Entre le début des années 2000 et jusqu’en 2010 environ, on observe une plus grande mobilité en général, tant pour les entrées que pour les sorties du pays: les gens bougent et bougent davantage que par le passé. Durant cette période, le nombre d’immigrations recensées fait d’ailleurs plus que doubler. Il est vrai que deux campagnes de régularisation sont décidées par le gouvernement belge, l’une en 1999, l’autre en 2009. Des milliers de personnes qui séjournaient jusqu’alors irrégulièrement en Belgique y obtiennent un statut.

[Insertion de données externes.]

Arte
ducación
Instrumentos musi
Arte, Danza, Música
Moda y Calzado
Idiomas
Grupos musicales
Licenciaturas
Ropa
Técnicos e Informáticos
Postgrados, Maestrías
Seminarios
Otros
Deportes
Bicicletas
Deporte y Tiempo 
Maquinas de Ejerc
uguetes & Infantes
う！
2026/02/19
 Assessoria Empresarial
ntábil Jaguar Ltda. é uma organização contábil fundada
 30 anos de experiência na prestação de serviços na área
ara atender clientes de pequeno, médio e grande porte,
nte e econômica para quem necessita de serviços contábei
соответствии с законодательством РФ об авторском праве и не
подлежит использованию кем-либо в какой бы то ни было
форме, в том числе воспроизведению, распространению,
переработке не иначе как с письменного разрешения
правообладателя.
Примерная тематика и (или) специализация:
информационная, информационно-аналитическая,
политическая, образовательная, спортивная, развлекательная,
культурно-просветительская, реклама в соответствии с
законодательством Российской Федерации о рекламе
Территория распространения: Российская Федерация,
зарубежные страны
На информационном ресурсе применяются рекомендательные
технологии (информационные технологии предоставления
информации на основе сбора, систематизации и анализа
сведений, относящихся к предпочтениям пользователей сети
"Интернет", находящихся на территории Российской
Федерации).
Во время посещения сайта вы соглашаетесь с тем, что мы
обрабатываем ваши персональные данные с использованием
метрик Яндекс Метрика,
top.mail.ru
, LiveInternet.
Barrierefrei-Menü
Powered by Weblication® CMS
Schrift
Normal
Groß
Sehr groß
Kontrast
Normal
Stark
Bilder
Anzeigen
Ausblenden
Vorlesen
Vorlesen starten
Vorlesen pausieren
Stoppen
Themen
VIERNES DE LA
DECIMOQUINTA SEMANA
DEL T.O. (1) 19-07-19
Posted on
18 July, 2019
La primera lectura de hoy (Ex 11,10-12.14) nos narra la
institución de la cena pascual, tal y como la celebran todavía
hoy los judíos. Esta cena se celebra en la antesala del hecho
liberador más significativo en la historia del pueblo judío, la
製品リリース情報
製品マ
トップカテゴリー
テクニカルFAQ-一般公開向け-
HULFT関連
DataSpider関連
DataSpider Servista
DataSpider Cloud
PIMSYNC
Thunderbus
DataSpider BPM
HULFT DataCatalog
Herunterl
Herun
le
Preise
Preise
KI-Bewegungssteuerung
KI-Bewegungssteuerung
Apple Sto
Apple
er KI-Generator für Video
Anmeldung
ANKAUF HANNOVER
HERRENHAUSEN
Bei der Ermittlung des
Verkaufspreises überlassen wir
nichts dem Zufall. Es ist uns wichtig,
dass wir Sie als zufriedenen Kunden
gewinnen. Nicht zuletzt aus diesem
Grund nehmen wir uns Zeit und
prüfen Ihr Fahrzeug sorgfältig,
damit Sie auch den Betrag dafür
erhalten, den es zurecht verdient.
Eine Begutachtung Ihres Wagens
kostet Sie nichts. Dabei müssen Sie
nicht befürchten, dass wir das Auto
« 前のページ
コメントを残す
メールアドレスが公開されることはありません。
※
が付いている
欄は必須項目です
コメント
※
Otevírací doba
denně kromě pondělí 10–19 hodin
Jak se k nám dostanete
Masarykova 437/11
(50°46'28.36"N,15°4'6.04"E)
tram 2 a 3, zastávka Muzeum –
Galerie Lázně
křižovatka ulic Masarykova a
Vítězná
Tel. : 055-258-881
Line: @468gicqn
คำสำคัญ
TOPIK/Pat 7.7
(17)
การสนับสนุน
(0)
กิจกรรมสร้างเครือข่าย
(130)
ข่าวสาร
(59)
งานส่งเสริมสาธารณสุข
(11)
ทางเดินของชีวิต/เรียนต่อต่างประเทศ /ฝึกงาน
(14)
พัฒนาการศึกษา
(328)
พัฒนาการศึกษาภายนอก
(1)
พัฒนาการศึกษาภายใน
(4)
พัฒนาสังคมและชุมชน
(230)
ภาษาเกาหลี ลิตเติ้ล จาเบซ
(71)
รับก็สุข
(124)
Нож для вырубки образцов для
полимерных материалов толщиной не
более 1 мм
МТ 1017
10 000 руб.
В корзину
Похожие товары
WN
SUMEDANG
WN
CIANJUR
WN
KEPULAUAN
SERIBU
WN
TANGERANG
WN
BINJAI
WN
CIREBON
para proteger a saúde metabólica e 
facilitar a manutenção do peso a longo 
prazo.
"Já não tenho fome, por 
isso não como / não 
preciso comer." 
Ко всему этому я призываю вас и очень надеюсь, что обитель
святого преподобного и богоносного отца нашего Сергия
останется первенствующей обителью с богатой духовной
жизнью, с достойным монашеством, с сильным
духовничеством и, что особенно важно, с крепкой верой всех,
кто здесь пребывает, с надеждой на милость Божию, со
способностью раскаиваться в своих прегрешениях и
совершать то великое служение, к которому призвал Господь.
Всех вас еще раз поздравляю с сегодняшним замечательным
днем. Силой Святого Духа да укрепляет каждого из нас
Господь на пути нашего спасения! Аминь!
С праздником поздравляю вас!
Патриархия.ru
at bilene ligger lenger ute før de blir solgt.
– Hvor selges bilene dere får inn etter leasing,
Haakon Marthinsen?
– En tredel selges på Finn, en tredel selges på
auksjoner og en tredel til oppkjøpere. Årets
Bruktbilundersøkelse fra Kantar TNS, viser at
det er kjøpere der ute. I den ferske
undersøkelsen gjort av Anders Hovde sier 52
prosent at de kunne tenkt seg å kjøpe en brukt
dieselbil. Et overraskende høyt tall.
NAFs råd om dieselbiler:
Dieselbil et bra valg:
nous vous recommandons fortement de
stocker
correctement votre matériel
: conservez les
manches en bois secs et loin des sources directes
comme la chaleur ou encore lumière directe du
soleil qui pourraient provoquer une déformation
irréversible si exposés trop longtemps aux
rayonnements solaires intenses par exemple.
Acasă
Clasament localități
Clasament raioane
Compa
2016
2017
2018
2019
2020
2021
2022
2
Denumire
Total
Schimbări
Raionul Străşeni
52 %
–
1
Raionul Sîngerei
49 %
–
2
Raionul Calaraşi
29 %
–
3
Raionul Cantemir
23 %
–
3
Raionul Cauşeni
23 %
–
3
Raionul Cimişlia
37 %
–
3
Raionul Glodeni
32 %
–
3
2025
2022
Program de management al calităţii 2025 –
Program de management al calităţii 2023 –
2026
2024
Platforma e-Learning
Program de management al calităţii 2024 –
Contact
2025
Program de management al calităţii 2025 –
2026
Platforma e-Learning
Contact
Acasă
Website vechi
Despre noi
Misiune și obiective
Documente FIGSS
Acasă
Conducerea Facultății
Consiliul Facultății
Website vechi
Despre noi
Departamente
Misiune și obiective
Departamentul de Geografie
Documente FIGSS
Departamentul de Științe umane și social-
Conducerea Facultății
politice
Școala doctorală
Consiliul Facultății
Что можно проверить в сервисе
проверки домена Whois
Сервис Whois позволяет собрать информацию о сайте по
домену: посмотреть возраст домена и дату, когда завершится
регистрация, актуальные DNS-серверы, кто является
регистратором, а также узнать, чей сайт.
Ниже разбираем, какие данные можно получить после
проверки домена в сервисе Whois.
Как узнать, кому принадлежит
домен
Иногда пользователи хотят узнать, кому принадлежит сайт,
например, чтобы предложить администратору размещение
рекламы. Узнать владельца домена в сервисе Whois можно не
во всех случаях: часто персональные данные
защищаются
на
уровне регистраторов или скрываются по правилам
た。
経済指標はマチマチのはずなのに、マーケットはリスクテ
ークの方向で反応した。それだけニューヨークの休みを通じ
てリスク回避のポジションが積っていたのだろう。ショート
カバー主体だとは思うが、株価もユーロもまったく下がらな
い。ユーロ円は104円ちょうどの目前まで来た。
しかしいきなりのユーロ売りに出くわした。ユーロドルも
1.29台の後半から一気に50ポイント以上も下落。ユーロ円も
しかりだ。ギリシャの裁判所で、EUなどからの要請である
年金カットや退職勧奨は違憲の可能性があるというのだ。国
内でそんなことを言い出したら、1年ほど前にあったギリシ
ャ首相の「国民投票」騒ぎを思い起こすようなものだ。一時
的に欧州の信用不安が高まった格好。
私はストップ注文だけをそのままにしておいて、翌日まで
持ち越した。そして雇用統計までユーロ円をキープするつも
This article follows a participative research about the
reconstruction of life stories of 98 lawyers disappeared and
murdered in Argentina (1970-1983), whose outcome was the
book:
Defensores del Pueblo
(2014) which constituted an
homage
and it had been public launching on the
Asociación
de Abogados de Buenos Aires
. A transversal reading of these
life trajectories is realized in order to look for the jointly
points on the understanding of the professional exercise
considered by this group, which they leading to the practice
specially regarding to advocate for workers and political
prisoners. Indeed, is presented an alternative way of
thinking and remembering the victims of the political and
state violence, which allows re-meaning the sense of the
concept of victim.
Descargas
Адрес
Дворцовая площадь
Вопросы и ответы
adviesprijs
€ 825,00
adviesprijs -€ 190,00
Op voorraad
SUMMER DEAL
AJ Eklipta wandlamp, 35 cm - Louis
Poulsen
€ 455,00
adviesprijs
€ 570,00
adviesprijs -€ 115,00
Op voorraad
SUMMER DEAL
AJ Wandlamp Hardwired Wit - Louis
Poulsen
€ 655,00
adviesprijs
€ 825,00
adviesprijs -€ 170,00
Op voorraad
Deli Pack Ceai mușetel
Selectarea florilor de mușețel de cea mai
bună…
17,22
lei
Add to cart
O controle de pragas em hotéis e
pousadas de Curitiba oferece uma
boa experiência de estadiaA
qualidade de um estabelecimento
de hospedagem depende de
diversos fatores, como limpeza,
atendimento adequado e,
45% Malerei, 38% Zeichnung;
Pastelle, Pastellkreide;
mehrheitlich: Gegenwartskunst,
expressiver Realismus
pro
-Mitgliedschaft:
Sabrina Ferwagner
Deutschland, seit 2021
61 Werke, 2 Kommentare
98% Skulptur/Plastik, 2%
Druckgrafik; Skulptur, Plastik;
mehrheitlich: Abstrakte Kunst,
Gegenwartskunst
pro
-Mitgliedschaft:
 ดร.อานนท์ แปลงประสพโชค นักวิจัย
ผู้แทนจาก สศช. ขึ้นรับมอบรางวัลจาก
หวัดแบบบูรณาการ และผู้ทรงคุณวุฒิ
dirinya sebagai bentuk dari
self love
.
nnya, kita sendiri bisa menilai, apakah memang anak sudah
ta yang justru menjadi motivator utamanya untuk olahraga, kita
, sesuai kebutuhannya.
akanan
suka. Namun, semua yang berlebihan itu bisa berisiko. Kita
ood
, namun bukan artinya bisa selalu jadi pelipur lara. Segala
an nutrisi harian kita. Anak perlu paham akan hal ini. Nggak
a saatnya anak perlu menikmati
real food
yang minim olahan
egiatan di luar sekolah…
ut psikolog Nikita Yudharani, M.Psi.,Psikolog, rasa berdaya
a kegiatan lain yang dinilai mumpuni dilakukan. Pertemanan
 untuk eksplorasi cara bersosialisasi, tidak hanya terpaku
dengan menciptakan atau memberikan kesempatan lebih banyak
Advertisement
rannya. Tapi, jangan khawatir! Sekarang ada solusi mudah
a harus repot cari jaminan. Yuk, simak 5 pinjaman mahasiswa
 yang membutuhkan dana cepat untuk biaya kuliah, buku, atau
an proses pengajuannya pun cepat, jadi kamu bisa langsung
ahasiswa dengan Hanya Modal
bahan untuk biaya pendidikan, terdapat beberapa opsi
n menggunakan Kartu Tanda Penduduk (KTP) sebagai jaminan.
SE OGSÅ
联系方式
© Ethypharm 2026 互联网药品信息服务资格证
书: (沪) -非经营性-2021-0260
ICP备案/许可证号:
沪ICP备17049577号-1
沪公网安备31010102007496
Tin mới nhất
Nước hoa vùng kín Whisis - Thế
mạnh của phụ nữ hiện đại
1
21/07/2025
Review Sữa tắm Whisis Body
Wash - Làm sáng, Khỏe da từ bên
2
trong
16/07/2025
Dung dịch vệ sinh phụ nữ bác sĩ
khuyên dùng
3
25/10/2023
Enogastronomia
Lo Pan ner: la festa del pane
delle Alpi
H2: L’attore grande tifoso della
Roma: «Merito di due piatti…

Entre 2000 et 2005, quelque 40 000 personnes seraient concernées par la première vague de régularisations. Elles proviennent essentiellement de l’ex-Yougoslavie (à hauteur de 16%), de Russie (11%), du Congo (10%) et du Rwanda (6%). En 2009, elles sont un peu plus nombreuses, de l’ordre de 50 000. Les trois premières nationalités concernées sont les Russes (10%), les Congolais (8%) et les Arméniens (7%).

Des pays en guerre

Ce n’est pas la modification d’une loi mais un brusque et très violent changement de situation géopolitique qui explique plusieurs vagues d’immigration survenues plus récemment. Celle des Syriens, par exemple, en 2015. «Leur présence ne s’inscrit pas dans les flux migratoires que la Belgique entretient historiquement avec certains pays comme le Maroc ou la France, détaille-t-on chez Myria, ni dans une configuration d’échanges économiques, comme avec la Roumanie. Elle reflète plutôt un état de crise dans le pays d’origine et un besoin de protection important pour cette population

Le constat est le même pour les Ukrainiens, dont on sait qu’ils seront nombreux à figurer dans les statistiques d’immigration de 2022, encore indisponibles. Depuis mars de l’an dernier, 63 356 attestations de protection temporaires ont été délivrées en Belgique, dont une majorité pour des ressortissants qui ont fui l’Ukraine en guerre.

Brexit, Covid et fake news

Le Brexit, lui, n’a pas provoqué de phénomène d’immigration massive mais une vague de changements de nationalité pour les Britanniques qui vivaient déjà en Belgique. L’épidémie de Covid a également eu un effet sur les mouvements de population, poussant à la baisse tant les émigrations que les immigrations. Un tel événement, imprévisible comme l’est d’ailleurs le déclenchement de guerres dans le monde, explique que les mouvements migratoires sont, globalement, très difficiles à prévoir et à anticiper.

«Depuis 2010, observe-t-on chez Myria, le contexte migratoire en Belgique change.» Il n’est plus question d’opérations de régularisations collectives. Sur son site Web, l’Office des étrangers met d’ailleurs en garde contre des fake news qui circulent: «Il n’y a pas de changement dans la politique de régularisation belge, peut-on y lire. Toutes les demandes en attente seront traitées individuellement.»

Ces dernières années, ce sont surtout des demandeurs d’asile qui ont franchi les frontières belges et gonflé les rangs de la population. Très visibles dans les médias, ils ne représentent toutefois qu’une minorité des immigrations enregistrées: sur cent immigrations déclarées, quinze concernent des demandes d’asile.

Que verrait-on comme cliché si l’on photographiait aujourd’hui la population belge (les chiffres sont de 2021)? Sur dix habitants, un aurait une nationalité étrangère, un autre disposerait d’une première nationalité étrangère avant de devenir Belge. Les huit autres seraient des Belges qui l’ont toujours été.